TASK TO COMPLETE:
A bare number is all that is needed: how many lines below contain the string "đăng"?

RECORDS SHOWN:
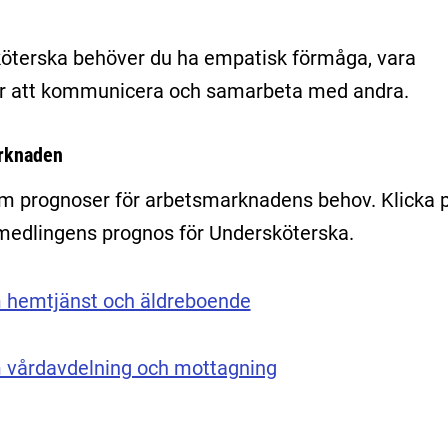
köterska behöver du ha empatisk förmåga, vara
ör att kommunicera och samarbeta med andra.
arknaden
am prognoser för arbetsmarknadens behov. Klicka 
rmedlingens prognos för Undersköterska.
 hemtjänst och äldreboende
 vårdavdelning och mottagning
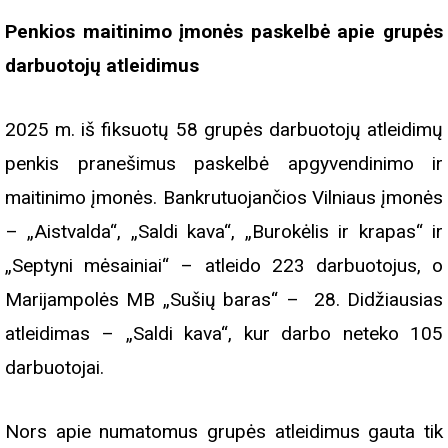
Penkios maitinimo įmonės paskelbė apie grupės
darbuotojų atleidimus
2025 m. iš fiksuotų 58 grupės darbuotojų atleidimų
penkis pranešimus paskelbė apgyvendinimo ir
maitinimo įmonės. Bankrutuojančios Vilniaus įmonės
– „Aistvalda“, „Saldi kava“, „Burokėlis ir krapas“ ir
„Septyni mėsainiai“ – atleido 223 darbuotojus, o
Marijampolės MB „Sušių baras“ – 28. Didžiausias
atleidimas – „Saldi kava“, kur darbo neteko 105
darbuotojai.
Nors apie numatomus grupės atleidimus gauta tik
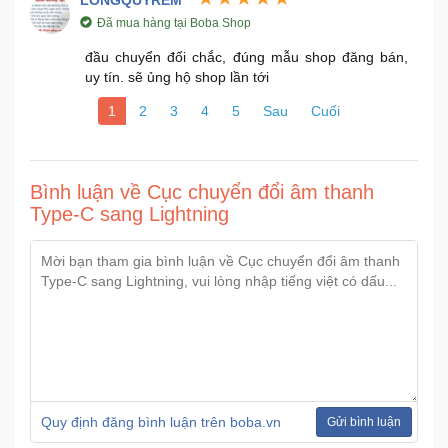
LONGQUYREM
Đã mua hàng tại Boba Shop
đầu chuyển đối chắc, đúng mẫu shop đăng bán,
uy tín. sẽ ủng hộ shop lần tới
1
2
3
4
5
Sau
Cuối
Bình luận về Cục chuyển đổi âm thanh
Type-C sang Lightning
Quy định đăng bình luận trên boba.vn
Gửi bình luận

...

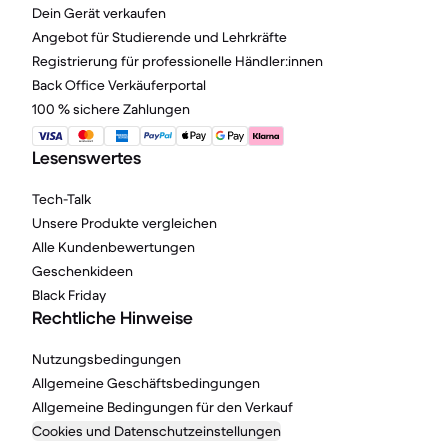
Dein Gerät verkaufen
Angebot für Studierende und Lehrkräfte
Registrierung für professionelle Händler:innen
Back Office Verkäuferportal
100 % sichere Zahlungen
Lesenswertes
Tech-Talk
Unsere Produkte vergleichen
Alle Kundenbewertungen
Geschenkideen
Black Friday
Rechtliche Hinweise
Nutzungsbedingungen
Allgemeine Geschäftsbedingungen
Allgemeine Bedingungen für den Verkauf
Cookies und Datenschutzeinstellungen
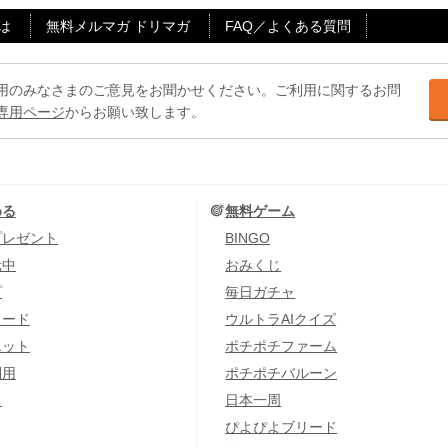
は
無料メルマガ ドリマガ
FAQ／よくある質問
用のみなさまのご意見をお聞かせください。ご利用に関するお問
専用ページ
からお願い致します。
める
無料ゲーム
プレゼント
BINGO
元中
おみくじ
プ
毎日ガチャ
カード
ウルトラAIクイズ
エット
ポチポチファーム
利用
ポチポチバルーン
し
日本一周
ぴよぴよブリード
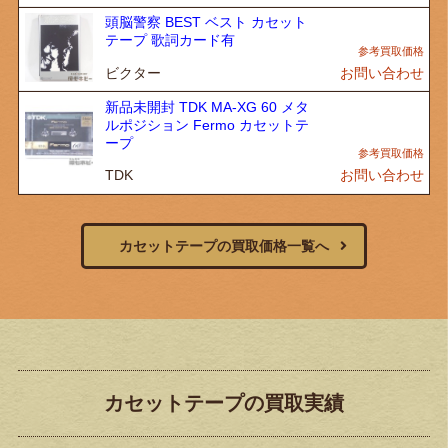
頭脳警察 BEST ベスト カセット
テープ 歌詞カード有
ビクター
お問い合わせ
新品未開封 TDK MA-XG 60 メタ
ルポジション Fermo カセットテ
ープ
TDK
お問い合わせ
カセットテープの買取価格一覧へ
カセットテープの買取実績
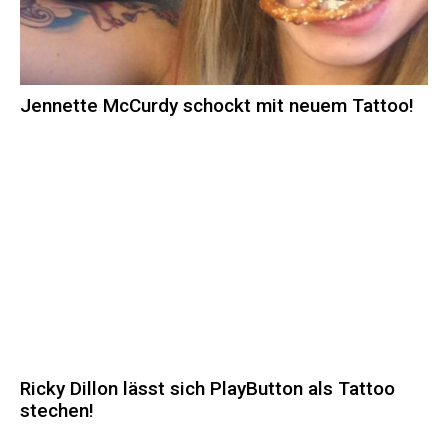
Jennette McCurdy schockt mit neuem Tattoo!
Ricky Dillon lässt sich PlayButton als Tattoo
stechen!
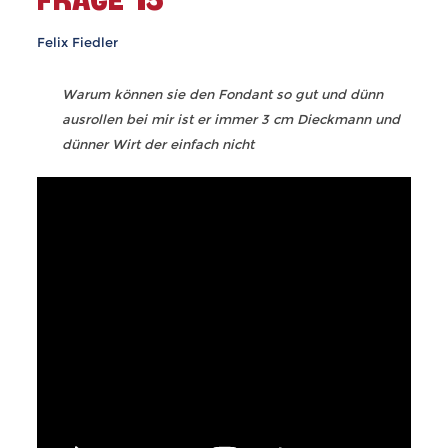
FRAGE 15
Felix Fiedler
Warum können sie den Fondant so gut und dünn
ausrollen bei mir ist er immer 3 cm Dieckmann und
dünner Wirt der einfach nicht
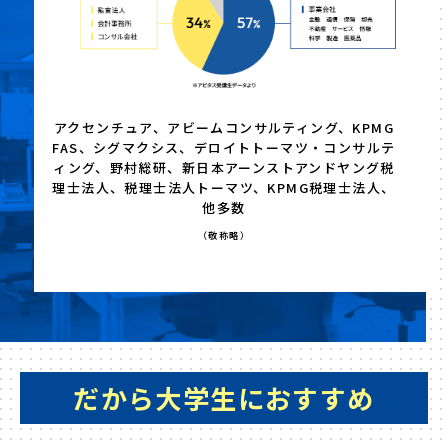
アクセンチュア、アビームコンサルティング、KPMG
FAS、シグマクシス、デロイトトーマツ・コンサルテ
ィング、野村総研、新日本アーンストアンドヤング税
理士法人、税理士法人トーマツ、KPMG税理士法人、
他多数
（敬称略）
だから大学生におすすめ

...

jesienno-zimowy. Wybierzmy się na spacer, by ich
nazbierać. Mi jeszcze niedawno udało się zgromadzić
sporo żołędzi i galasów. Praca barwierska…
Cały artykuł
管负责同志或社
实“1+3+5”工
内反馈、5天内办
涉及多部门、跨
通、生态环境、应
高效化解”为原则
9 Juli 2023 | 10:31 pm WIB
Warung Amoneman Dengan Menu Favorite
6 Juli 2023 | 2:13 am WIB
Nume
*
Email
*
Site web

TASK RESPONSE:
2